Including Twister Ending Places
Our twister density heatmaps are primarily based on the beginning areas of tornadoes. However tornadoes transfer after touching down. The common twister observe is about 3 miles lengthy, however once you take a look at stronger storms, the numbers enhance. EF‑3 tornadoes common 18 miles, and EF‑4 tornadoes common 27 miles. Lengthy-track tornadoes are uncommon, nonetheless, comprising less than 2% of all tornadoes.
As a result of the typical twister observe size is lower than the 50-mile dimension of our grid cells, we will count on them to cowl just one or two cells generally. Thus, together with the twister ending location ought to assist us enhance our density measurement.
To do that, we’ll want to mix the beginning and ending lat-lon areas and filter out endpoints that share the similar cell as their corresponding beginning factors. In any other case, we’ll “double-dip” when counting. The code for it is a bit lengthy, so I’ve saved it on this Gist.
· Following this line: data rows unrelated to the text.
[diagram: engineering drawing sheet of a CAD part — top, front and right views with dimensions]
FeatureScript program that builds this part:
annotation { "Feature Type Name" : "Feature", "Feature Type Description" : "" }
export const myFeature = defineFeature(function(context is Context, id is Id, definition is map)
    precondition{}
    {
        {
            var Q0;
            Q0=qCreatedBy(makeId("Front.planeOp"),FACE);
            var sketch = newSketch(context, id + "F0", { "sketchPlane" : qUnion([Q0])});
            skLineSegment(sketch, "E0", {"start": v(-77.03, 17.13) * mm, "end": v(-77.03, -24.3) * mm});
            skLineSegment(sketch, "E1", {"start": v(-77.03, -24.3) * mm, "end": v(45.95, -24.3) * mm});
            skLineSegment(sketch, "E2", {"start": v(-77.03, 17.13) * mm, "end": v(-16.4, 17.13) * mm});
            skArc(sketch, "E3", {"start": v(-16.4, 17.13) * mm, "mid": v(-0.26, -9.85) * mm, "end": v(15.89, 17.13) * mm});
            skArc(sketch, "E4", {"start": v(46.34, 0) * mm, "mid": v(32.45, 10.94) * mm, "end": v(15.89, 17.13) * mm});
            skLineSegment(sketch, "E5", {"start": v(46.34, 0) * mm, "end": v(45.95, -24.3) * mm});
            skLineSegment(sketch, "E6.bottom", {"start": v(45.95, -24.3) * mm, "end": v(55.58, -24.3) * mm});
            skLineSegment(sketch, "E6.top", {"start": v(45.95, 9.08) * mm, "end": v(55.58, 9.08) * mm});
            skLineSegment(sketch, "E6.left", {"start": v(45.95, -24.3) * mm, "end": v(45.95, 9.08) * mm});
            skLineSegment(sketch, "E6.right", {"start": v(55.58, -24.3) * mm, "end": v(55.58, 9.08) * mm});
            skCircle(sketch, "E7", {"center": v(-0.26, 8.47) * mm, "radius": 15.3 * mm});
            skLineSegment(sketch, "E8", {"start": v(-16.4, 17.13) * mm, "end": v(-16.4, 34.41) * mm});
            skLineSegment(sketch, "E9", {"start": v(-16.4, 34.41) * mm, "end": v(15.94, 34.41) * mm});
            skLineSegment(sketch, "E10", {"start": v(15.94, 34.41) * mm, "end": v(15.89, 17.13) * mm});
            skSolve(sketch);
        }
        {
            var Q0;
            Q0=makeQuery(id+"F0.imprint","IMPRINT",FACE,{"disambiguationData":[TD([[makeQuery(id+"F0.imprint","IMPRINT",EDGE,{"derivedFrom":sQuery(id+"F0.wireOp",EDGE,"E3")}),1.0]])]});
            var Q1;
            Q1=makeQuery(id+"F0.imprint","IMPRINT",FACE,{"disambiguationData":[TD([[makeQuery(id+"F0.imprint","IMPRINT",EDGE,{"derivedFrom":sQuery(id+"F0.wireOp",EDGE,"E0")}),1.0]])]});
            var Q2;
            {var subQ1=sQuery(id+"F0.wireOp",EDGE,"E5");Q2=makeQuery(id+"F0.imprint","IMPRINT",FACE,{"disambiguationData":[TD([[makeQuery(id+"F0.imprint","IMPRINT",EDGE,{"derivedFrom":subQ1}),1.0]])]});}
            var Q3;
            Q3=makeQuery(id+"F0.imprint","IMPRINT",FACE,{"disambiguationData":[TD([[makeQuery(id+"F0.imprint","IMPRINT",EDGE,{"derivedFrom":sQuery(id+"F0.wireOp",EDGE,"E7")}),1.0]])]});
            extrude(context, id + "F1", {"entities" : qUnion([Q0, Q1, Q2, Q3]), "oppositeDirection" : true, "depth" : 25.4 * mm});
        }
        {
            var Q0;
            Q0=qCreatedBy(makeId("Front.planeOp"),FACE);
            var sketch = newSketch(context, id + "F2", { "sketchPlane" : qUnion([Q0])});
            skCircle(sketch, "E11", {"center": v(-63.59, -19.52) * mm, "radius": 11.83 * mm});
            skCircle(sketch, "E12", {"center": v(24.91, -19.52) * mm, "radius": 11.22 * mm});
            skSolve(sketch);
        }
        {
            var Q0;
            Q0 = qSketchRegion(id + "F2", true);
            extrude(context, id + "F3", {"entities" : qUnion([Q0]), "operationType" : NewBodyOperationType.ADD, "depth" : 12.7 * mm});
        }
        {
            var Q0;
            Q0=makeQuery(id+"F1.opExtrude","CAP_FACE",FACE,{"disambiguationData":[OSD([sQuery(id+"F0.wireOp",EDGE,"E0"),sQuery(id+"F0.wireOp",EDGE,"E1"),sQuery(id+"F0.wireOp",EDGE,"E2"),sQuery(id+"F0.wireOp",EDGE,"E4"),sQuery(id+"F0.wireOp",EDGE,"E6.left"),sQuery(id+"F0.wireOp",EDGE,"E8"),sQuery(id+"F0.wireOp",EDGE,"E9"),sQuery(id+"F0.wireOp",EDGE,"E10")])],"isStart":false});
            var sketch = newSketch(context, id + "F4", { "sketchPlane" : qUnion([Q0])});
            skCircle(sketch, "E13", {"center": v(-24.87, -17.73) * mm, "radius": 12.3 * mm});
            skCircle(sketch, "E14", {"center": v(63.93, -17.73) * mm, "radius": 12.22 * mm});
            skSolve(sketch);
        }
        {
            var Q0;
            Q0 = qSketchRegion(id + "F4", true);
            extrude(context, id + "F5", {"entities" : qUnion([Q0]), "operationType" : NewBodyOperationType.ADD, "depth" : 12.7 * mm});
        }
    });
Right here’s a comparability of the “begin solely” map with the mixed beginning and ending areas:

The prevailing winds drive most tornadoes towards the east and northeast. You may see the influence in states like Missouri, Mississippi, Alabama, and Tennessee. These areas have brighter cells within the backside map attributable to tornadoes beginning in a single cell and ending within the adjoining easterly cell. Word additionally that the utmost variety of tornadoes in a given cell has elevated from 29 (within the higher map) to 33 (within the backside map).
Recap
We used Python, pandas, GeoPandas, and Matplotlib to undertaking and overlay heatmaps onto geographical maps. Geospatial heatmaps are a extremely efficient method to visualize regional tendencies, patterns, hotspots, and outliers in statistical information.
When you take pleasure in these kinds of tasks, make sure you try my guide, Real World Python: A Hacker’s Guide to Solving Problems with Code, accessible in bookstores and on-line.